From an interesting history to a highly sensitive storing condition, tomato remains one of the most fascinating fruits in the world. Keep reading to know more!

Binita Kumari
If you store tomatoes with the stem down, they will last longer.
If you store tomatoes with the stem down, they will last longer.

As World Tomato Day nears, here are some facts about tomatoes that you should know. From an interesting history to a highly sensitive storing condition, the tomato remains one of the most fascinating fruits in the world. Keep reading to know more!

Unknown Facts about Tomatoes

  • Water makes up 94.5 percent of the weight of a tomato.

  • Tomatoes are members of the Nightshade plant family (potato, tobacco, and chili peppers), which originated in Central America. It was domesticated by the Aztecs circa 500 BC and was used as a meal as well as a powerful (and hazardous) hallucinogenic.

  • If you store tomatoes with the stem down, they will last longer.

  • During the conquest of the Aztec capital of Tenochtitlan, Spanish conqueror Hernán Cortés came into touch with tomato for the first time. He brought the seeds back to Spain, where they were immediately included in the soldiers' and sailors' daily meals.
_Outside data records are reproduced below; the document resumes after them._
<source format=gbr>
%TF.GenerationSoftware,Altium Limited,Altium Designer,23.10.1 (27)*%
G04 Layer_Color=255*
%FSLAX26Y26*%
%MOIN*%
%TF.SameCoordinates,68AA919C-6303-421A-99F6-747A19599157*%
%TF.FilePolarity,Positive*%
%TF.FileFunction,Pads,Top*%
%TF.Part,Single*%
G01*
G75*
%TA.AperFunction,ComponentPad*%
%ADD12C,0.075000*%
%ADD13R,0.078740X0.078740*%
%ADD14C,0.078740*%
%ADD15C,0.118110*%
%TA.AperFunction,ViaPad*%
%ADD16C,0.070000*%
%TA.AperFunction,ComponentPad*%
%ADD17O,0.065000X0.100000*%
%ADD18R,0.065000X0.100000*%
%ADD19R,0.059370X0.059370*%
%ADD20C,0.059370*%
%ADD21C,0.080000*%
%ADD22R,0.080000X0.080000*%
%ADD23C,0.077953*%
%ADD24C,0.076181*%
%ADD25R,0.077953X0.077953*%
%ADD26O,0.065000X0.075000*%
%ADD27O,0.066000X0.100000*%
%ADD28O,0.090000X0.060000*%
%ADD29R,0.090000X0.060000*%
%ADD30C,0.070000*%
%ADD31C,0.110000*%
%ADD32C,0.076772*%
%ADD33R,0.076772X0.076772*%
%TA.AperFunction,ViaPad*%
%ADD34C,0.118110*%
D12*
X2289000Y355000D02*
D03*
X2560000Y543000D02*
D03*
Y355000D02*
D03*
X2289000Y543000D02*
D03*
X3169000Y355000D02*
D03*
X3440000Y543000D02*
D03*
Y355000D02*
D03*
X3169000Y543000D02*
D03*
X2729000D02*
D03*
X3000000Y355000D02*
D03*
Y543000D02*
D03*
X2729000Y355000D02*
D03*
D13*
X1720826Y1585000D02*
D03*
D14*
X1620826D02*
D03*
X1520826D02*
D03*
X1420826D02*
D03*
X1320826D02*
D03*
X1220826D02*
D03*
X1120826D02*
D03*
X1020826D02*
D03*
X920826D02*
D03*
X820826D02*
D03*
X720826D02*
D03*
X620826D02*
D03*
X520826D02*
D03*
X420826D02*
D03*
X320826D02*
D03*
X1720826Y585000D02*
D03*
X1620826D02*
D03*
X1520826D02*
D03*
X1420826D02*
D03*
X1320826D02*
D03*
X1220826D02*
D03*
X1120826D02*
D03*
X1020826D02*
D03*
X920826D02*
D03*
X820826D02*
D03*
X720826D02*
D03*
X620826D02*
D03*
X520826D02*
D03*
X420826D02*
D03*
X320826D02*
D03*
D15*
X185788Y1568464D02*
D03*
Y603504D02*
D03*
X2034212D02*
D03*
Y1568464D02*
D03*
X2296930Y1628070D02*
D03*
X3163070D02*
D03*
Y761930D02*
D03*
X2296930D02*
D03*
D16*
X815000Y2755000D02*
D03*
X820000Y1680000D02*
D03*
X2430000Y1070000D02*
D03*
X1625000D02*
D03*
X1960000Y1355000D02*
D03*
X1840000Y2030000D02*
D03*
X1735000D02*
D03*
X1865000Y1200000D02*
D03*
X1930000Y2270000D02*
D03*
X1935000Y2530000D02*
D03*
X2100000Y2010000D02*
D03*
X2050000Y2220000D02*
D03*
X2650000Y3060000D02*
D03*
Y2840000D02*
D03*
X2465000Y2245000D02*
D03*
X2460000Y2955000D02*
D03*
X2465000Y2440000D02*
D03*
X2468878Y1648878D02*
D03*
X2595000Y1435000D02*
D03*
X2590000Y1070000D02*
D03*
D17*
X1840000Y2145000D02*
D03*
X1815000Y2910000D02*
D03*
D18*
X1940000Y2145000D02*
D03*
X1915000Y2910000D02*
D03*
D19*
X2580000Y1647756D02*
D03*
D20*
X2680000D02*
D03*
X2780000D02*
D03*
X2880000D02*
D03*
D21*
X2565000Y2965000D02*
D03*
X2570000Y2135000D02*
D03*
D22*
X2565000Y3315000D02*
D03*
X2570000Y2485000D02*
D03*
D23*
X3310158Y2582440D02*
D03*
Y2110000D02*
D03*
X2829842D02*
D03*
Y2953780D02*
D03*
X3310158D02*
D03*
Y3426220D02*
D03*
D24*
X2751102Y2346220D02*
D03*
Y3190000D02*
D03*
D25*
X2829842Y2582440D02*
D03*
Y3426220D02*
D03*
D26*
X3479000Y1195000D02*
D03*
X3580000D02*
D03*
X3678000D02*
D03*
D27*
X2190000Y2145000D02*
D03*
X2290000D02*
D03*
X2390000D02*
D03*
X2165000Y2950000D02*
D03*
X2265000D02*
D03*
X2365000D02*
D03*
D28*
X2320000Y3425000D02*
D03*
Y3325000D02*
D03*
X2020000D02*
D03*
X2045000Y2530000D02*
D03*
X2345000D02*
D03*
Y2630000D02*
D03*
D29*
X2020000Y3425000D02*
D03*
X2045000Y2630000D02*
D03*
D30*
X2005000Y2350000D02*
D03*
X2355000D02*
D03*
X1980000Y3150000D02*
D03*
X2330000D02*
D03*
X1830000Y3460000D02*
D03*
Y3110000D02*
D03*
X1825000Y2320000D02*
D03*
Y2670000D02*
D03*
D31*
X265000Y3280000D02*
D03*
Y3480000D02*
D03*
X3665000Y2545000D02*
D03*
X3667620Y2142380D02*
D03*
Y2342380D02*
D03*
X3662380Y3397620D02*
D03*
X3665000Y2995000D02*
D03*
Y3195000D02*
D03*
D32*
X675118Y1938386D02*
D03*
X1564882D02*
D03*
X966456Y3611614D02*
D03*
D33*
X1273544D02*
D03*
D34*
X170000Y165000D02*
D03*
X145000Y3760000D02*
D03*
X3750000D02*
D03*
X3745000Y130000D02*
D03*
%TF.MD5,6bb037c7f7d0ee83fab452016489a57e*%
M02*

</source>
  • It's estimated that there are around 25,000 tomato varieties.

  • Many European countries were keen on not adopting tomatoes and other new world vegetables into their menus. They were dreaded because they were not mentioned in the Bible, their untrained use resulted in poor farm yields, and their inedible parts brought sickness and death.
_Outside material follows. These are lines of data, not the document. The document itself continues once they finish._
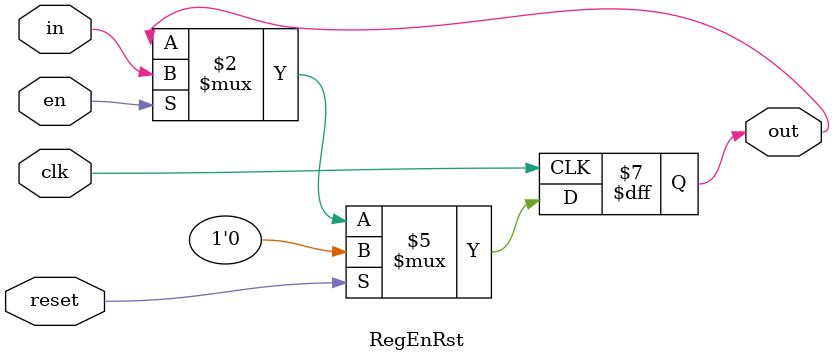
<source format=v>

`ifndef REGS_V
`define REGS_V


module Reg
#(
    parameter nbits = 1
 )
(
  input                  clk,
  input      [nbits-1:0] in,
  output reg [nbits-1:0] out
);

  always @( posedge clk ) begin
    out <= in;
  end
  
endmodule

//------------------------------------------------------------------------
// Register with enable
//------------------------------------------------------------------------

module RegEn
#(
    parameter nbits = 1
 )
(
  input                  clk,
  input                  en,
  input      [nbits-1:0] in,
  output reg [nbits-1:0] out
);

  always @( posedge clk ) begin
    if ( en )
      out <= in;
  end
  
endmodule

//------------------------------------------------------------------------
// Register with reset
//------------------------------------------------------------------------

module RegRst
#(
    parameter nbits = 1,
    parameter reset_value = 0
 )
(
  input                  clk,
  input                  reset,
  input      [nbits-1:0] in,
  output reg [nbits-1:0] out
);

  always @( posedge clk ) begin
    if ( reset )
      out <= reset_value;
    else
      out <= in;
  end

endmodule

//------------------------------------------------------------------------
// Register with enable and reset
//------------------------------------------------------------------------

module RegEnRst
#(
    parameter nbits = 1,
    parameter reset_value = 0
 )
(
  input                  clk,
  input                  reset,
  input                  en,
  input      [nbits-1:0] in,
  output reg [nbits-1:0] out
);

  always @( posedge clk ) begin
    if ( reset )
      out <= reset_value;
    else if ( en )
      out <= in;
  end

endmodule

`endif /* REGS_V */
</source>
  • Tomatoes provide more vitamins to Americans than any other vegetable.

  • Every year, the average American consumes about 24 pounds of tomatoes.
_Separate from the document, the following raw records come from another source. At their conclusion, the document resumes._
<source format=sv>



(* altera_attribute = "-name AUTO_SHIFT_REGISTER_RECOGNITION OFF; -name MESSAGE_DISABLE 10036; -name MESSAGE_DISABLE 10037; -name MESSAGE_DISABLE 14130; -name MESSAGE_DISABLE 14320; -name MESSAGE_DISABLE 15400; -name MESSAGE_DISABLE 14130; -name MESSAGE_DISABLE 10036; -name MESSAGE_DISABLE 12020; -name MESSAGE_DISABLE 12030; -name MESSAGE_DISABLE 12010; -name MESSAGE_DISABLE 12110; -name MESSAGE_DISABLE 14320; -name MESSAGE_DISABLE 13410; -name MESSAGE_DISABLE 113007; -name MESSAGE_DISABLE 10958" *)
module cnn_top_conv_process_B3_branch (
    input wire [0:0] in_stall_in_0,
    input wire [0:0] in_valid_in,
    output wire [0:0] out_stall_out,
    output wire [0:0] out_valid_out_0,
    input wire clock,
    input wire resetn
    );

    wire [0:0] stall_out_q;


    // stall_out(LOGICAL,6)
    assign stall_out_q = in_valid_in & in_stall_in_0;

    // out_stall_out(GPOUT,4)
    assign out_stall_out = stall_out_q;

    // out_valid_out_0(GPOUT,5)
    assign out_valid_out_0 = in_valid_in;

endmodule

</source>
  • Tomato fruits were frequently used as table decorations in Italy during the 17th and 18th centuries. During this time, Italian botanists used selective breeding to create a plethora of tomato varieties.

  • Botanist Alexander W. Livingston invented several cultivars of tomato that were ideal for mass industrial production and processing, which led to modern-day tomato production in the United States.

  • Tomatoes are grown in 93 percent of American gardens! It is the most widely consumed vegetable in the United States.

  • California produces 96 percent of all processed tomatoes in the United States. Fresh market tomatoes are grown and sold in abundance in Florida.

  • The heaviest tomato weighed 3.51 kilograms, the tallest tomato plant measured 19.8 meters, and the greatest tomato tree produced 32 thousand tomatoes weighing 522 kilograms.

  • Tomatoes lose their Vitamin C quickly if they are exposed to sunlight while being stored.

  • On their way to the supermarket, tomatoes are sometimes picked green and dosed with ethylene gas. This ensures that they are fully ripe when they arrive.

  • In French and Spanish, tomatoes are referred to as "tomate," "tomaat" in Dutch, and "pomodoro" in Italian.

  • If you store green tomatoes near apples, they will ripen. The ethylene gas that has been released will create optimal conditions for the fruit to mature faster. If you don't have any apples, wrap them loosely in newspapers and store them for a week or two.

  • The tomato was dubbed "The Apple of Love" in France and "The Apple of Paradise" in Germany in the nineteenth century. It was thought to be poisonous in England.

  • Over the previous 20 years, Americans have boosted their tomato consumption by 30%. Salsa, on the other hand, has just surpassed ketchup as the most popular condiment in the United States.

  • The leaves of the tomato plant are poisonous.

  • Processed tomatoes account for 34% of tomato consumption in the United States.

  • Tomatoes have a wide range of medicinal qualities. It can reduce cancer risk, prevent cardiovascular disease, purify cigarette smoke toxins, lower hypertension, regulate blood levels, dissolve gallstones, reduce the severity of blood clots, treat inflammation, and more.

  • Tomatoes lose their flavor and quality when they are refrigerated.

  • Tomato juice is Ohio's official state beverage and New Jersey's official vegetable.

  • Tomato production reached 145.7 million tons worldwide in 2010. China leads the world in production and exports, with 41.8 million tons.